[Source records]
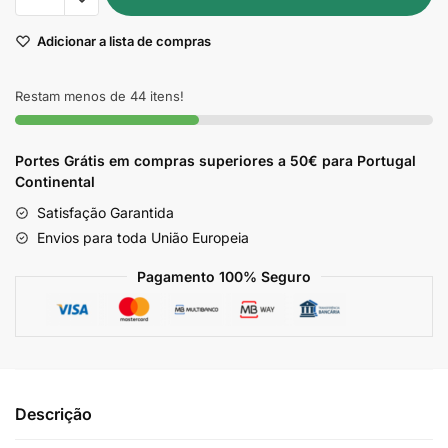
Farofa
Adicionar a lista de compras
de
Mandioca
Picanha
Restam menos de 44 itens!
Rocha
250g
Portes Grátis em compras superiores a 50€ para Portugal
Continental
Satisfação Garantida
Envios para toda União Europeia
Pagamento 100% Seguro
Descrição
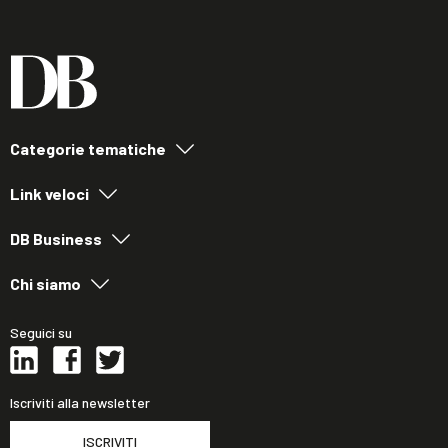
Categorie tematiche
Link veloci
DB Business
Chi siamo
Seguici su
Iscriviti alla newsletter
ISCRIVITI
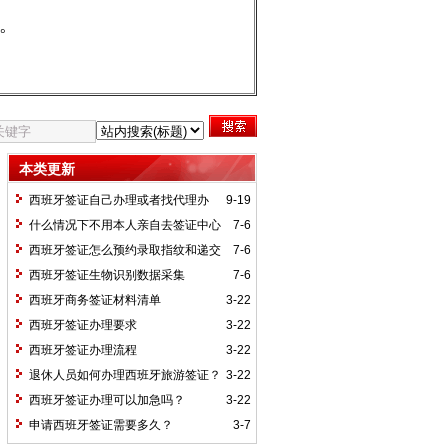
。
本类更新
西班牙签证自己办理或者找代理办
9-19
理，需要的操作的流程有哪些？
什么情况下不用本人亲自去签证中心
7-6
呢？
西班牙签证怎么预约录取指纹和递交
7-6
材料的时间呢？
西班牙签证生物识别数据采集
7-6
西班牙商务签证材料清单
3-22
西班牙签证办理要求
3-22
西班牙签证办理流程
3-22
退休人员如何办理西班牙旅游签证？
3-22
西班牙签证办理可以加急吗？
3-22
申请西班牙签证需要多久？
3-7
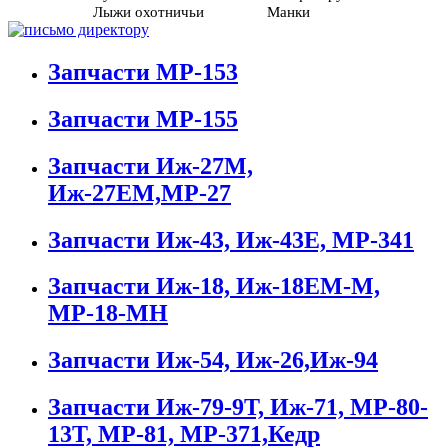
Лыжи охотничьи
Манки
Запчасти МР-153
Запчасти МР-155
Запчасти Иж-27М,
Иж-27ЕМ,МР-27
Запчасти Иж-43, Иж-43Е, МР-341
Запчасти Иж-18, Иж-18ЕМ-М,
МР-18-МН
Запчасти Иж-54, Иж-26,Иж-94
Запчасти Иж-79-9Т, Иж-71, МР-80-
13Т, МР-81, МР-371,Кедр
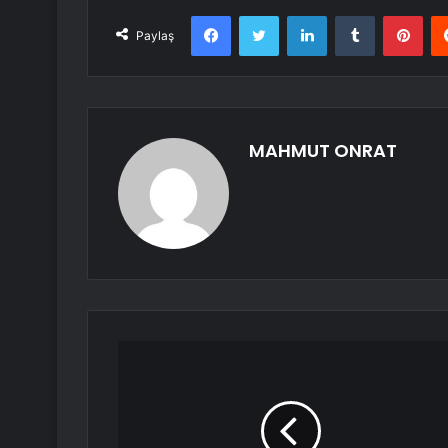
Facebook
Twitter
LinkedIn
Tumblr
Pint
Paylaş
MAHMUT ONRAT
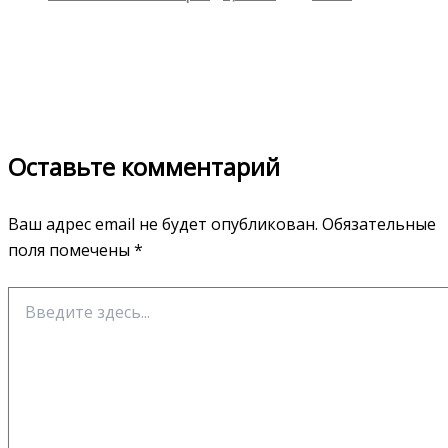
Оставьте комментарий
Ваш адрес email не будет опубликован.
Обязательные
поля помечены
*
Введите
здесь...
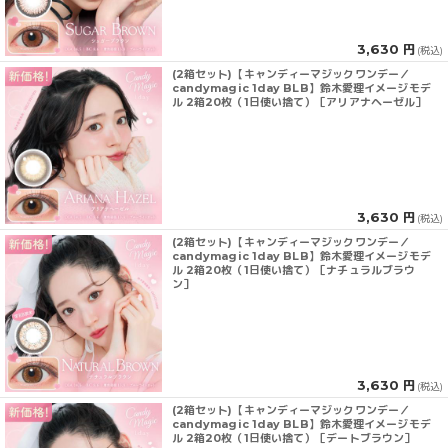
3,630 円
(税込)
(2箱セット)【キャンディーマジックワンデー／
candymagic 1day BLB】鈴木愛理イメージモデ
ル 2箱20枚（1日使い捨て）［アリアナヘーゼル］
3,630 円
(税込)
(2箱セット)【キャンディーマジックワンデー／
candymagic 1day BLB】鈴木愛理イメージモデ
ル 2箱20枚（1日使い捨て）［ナチュラルブラウ
ン］
3,630 円
(税込)
(2箱セット)【キャンディーマジックワンデー／
candymagic 1day BLB】鈴木愛理イメージモデ
ル 2箱20枚（1日使い捨て）［デートブラウン］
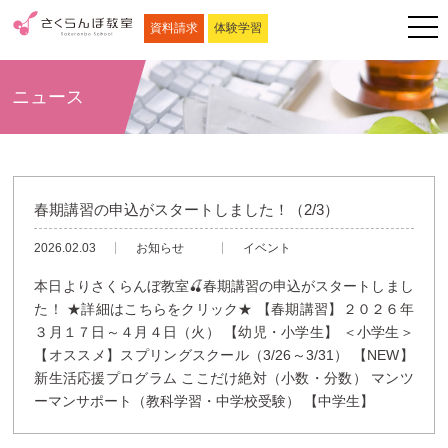
資料請求
体験学習
ニュース
春期講習の申込がスタートしました！（2/3）
2026.02.03
お知らせ
イベント
本日よりさくらんぼ教室🍒春期講習の申込がスタートしまし
た！ ★詳細はこちらをクリック★ 【春期講習】２０２６年
３月１７日～４月４日（火） 【幼児・小学生】 ＜小学生＞
【オススメ】スプリングスクール（3/26～3/31） 【NEW】
新生活応援プログラム ここだけ絶対（小数・分数） マンツ
ーマンサポート（教科学習・中学校受験） 【中学生】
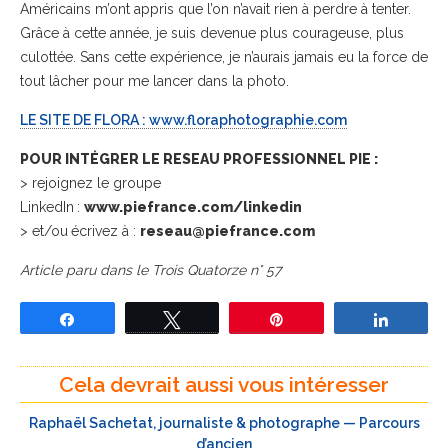
Américains m’ont appris que l’on n’avait rien à perdre à tenter.
Grâce à cette année, je suis devenue plus courageuse, plus
culottée. Sans cette expérience, je n’aurais jamais eu la force de
tout lâcher pour me lancer dans la photo.
LE SITE DE FLORA : www.floraphotographie.com
POUR INTÉGRER LE RESEAU PROFESSIONNEL PIE :
> rejoignez le groupe
LinkedIn :
www.piefrance.com/linkedin
> et/ou écrivez à :
reseau@piefrance.com
Article paru dans le Trois Quatorze n° 57
Partagez
Tweetez
Épingle
Partage
Cela devrait aussi vous intéresser
Raphaël Sachetat, journaliste & photographe — Parcours
d’ancien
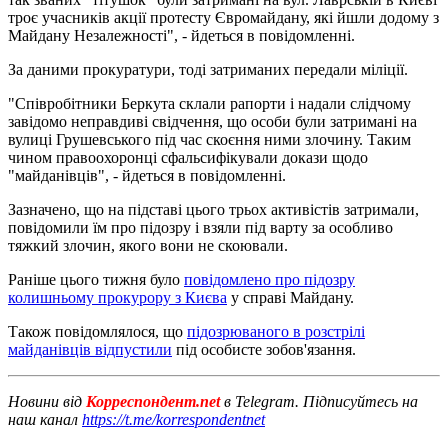
троє учасників акції протесту Євромайдану, які йшли додому з
Майдану Незалежності", - йдеться в повідомленні.
За даними прокуратури, тоді затриманих передали міліції.
"Співробітники Беркута склали рапорти і надали слідчому
завідомо неправдиві свідчення, що особи були затримані на
вулиці Грушевського під час скоєння ними злочину. Таким
чином правоохоронці сфальсифікували докази щодо
"майданівців", - йдеться в повідомленні.
Зазначено, що на підставі цього трьох активістів затримали,
повідомили їм про підозру і взяли під варту за особливо
тяжкий злочин, якого вони не скоювали.
Раніше цього тижня було
повідомлено про підозру
колишньому прокурору з Києва
у справі Майдану.
Також повідомлялося, що
підозрюваного в розстрілі
майданівців відпустили
під особисте зобов'язання.
Новини від
Корреспондент.net
в Telegram. Підписуйтесь на
наш канал
https://t.me/korrespondentnet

§ THE TASK: Could the data above be copied out exactly, with no pictures kept?

§ PROBLEM SOLUTION:
Farofa
Adicionar a lista de compras
de
Mandioca
Picanha
Restam menos de 44 itens!
Rocha
250g
Portes Grátis em compras superiores a 50€ para Portugal
Continental
Satisfação Garantida
Envios para toda União Europeia
Pagamento 100% Seguro
Descrição
Categorie tematiche
Link veloci
DB Business
Chi siamo
Seguici su
Iscriviti alla newsletter
ISCRIVITI
。
本类更新
西班牙签证自己办理或者找代理办
9-19
理，需要的操作的流程有哪些？
什么情况下不用本人亲自去签证中心
7-6
呢？
西班牙签证怎么预约录取指纹和递交
7-6
材料的时间呢？
西班牙签证生物识别数据采集
7-6
西班牙商务签证材料清单
3-22
西班牙签证办理要求
3-22
西班牙签证办理流程
3-22
退休人员如何办理西班牙旅游签证？
3-22
西班牙签证办理可以加急吗？
3-22
申请西班牙签证需要多久？
3-7
Лыжи охотничьи
Манки
Запчасти МР-153
Запчасти МР-155
Запчасти Иж-27М,
Иж-27ЕМ,МР-27
Запчасти Иж-43, Иж-43Е, МР-341
Запчасти Иж-18, Иж-18ЕМ-М,
МР-18-МН
Запчасти Иж-54, Иж-26,Иж-94
Запчасти Иж-79-9Т, Иж-71, МР-80-
13Т, МР-81, МР-371,Кедр
Facebook
Twitter
LinkedIn
Tumblr
Pint
Paylaş
MAHMUT ONRAT
Оставьте комментарий
Ваш адрес email не будет опубликован.
Обязательные
поля помечены
*
Введите
здесь...
3,630 円
(税込)
(2箱セット)【キャンディーマジックワンデー／
candymagic 1day BLB】鈴木愛理イメージモデ
ル 2箱20枚（1日使い捨て）［アリアナヘーゼル］
3,630 円
(税込)
(2箱セット)【キャンディーマジックワンデー／
candymagic 1day BLB】鈴木愛理イメージモデ
ル 2箱20枚（1日使い捨て）［ナチュラルブラウ
ン］
3,630 円
(税込)
(2箱セット)【キャンディーマジックワンデー／
candymagic 1day BLB】鈴木愛理イメージモデ
ル 2箱20枚（1日使い捨て）［デートブラウン］
資料請求
体験学習
ニュース
春期講習の申込がスタートしました！（2/3）
2026.02.03
お知らせ
イベント
本日よりさくらんぼ教室🍒春期講習の申込がスタートしまし
た！ ★詳細はこちらをクリック★ 【春期講習】２０２６年
３月１７日～４月４日（火） 【幼児・小学生】 ＜小学生＞
【オススメ】スプリングスクール（3/26～3/31） 【NEW】
新生活応援プログラム ここだけ絶対（小数・分数） マンツ
ーマンサポート（教科学習・中学校受験） 【中学生】
Américains m’ont appris que l’on n’avait rien à perdre à tenter.
Grâce à cette année, je suis devenue plus courageuse, plus
culottée. Sans cette expérience, je n’aurais jamais eu la force de
tout lâcher pour me lancer dans la photo.
LE SITE DE FLORA : www.floraphotographie.com
POUR INTÉGRER LE RESEAU PROFESSIONNEL PIE :
> rejoignez le groupe
LinkedIn :
www.piefrance.com/linkedin
> et/ou écrivez à :
reseau@piefrance.com
Article paru dans le Trois Quatorze n° 57
Partagez
Tweetez
Épingle
Partage
Cela devrait aussi vous intéresser
Raphaël Sachetat, journaliste & photographe — Parcours
d’ancien
троє учасників акції протесту Євромайдану, які йшли додому з
Майдану Незалежності", - йдеться в повідомленні.
За даними прокуратури, тоді затриманих передали міліції.
"Співробітники Беркута склали рапорти і надали слідчому
завідомо неправдиві свідчення, що особи були затримані на
вулиці Грушевського під час скоєння ними злочину. Таким
чином правоохоронці сфальсифікували докази щодо
"майданівців", - йдеться в повідомленні.
Зазначено, що на підставі цього трьох активістів затримали,
повідомили їм про підозру і взяли під варту за особливо
тяжкий злочин, якого вони не скоювали.
Раніше цього тижня було
повідомлено про підозру
колишньому прокурору з Києва
у справі Майдану.
Також повідомлялося, що
підозрюваного в розстрілі
майданівців відпустили
під особисте зобов'язання.
Новини від
Корреспондент.net
в Telegram. Підписуйтесь на
наш канал
https://t.me/korrespondentnet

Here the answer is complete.